En 1924, son frère Grigori, étudiant en deuxième année de droit à l'université de Leningrad, résidant avant son arrestation à Leningrad, rue Bolchoï Podiazheskaïa, maison 8, appartement 14, est arrêté le 10 avril 1924 par le 3e département de l'OGPU dans le district militaire de Leningrad. Il est noté comme juif et membre du RSDLP, faction menchevik (parti travailliste social-démocrate russe). Il est accusé d'avoir commis des infractions prévues par les articles 62 et 72 du Code pénal de la RSFSR (édition de 1922), à savoir qu'à la fin de 1923 et au début de 1924, il avait commencé à fréquenter un groupe d'étudiants à tendance oppositionnelle et menchevik. Bien qu'il n'ait pas rejoint ce groupe, il avait néanmoins lu et diffusé de la littérature illégale distribuée par ce groupe et avait dissimulé des informations sur leurs activités illégales. Il est condamné le 18 juillet 1924 pour les chefs d'accusation des articles 62 et 72* du code pénal russe. Sa peine consiste en 3 ans de privation du droit de résider dans six villes universitaires.
*Article 62 : La participation à une organisation visant les objectifs spécifiés à l'article 57 du Code pénal, en incitant la population à des troubles de masse, au non-paiement des impôts, au non-respect des obligations, ou par tout autre moyen, au détriment manifeste de la dictature de la classe ouvrière et de la révolution prolétarienne, même dans les cas où un soulèvement armé ou une invasion armée n'était pas l'objet principal d'une telle organisation, est punie des mêmes peines.

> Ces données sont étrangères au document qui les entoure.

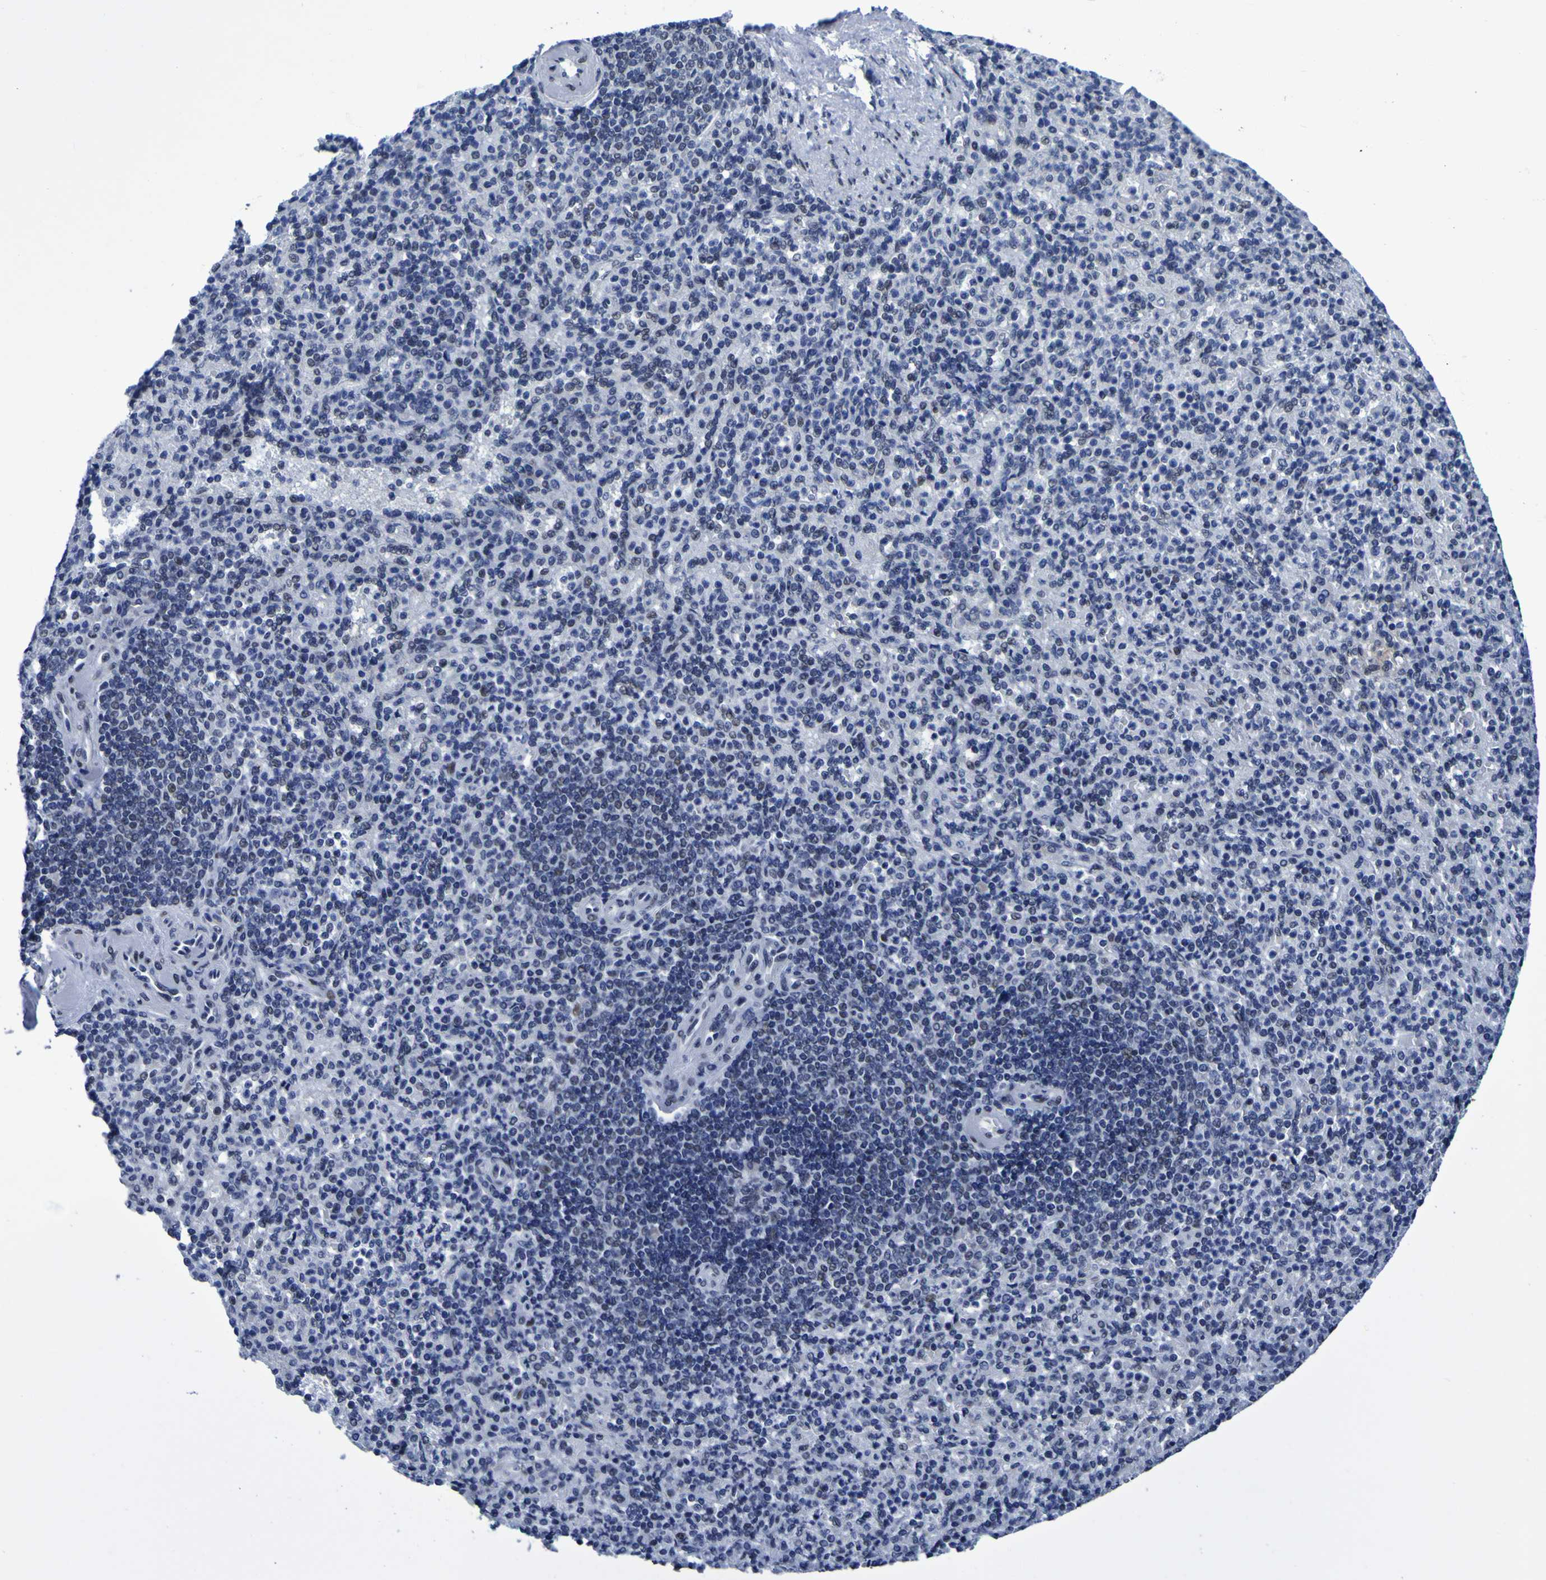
{"staining": {"intensity": "weak", "quantity": "25%-75%", "location": "nuclear"}, "tissue": "spleen", "cell_type": "Cells in red pulp", "image_type": "normal", "snomed": [{"axis": "morphology", "description": "Normal tissue, NOS"}, {"axis": "topography", "description": "Spleen"}], "caption": "An immunohistochemistry (IHC) histopathology image of normal tissue is shown. Protein staining in brown shows weak nuclear positivity in spleen within cells in red pulp.", "gene": "MBD3", "patient": {"sex": "female", "age": 74}}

*Article 72 : La distribution de littérature d'agitation à caractère contre-révolutionnaire, ainsi que la préparation ou le stockage de cette littérature à des fins de distribution, sont passibles d'une peine d'emprisonnement d'au moins un an.
Grigori est arrêté à nouveau le 6 avril 1925. Le 29 mai de la même année, il est condamné à 3 ans de camp de concentration et 3 ans d'exil au Kazakhstan après sa peine de prison. De 1925 à 1928, il est détenu dans des cellules d'isolement politique à Tcheliabinsk et Verkhne-Ouralsk.
Son frère Salomon, arrêté par l'OGPU le 10 août 1925, est également membre du RSDLP. Après avoir étudié à l'Institut polytechnique de Leningrad, il est sans emploi et domicilié à Vologda. Condamné à 3 ans de prison pour l'infraction relevée dans l'article 62 du code pénal, il est ensuite déporté au Kazakhstan le 13 juillet 1928 pour une durée de 3 ans.
Pour une raison inconnue, mais vraisemblablement en lien avec les arrestations de ses frères, Léon Oudem quitte la Russie.
Léon affirme dans sa biographie de 1943 qu'il a effectué ses études secondaires au Lycée Maurichard à Bruxelles et a poursuivi deux années d'études à l'Institut Montefior de l'Université de Liège, suivies d'une formation d'un an à l'École de radio-électricité de Bruxelles. En 1927, il obtient son brevet de radiotélégraphiste de la marine marchande. De 1927 à 1929, il représente pour la Belgique la société de construction radio-électrique de Courbevoie.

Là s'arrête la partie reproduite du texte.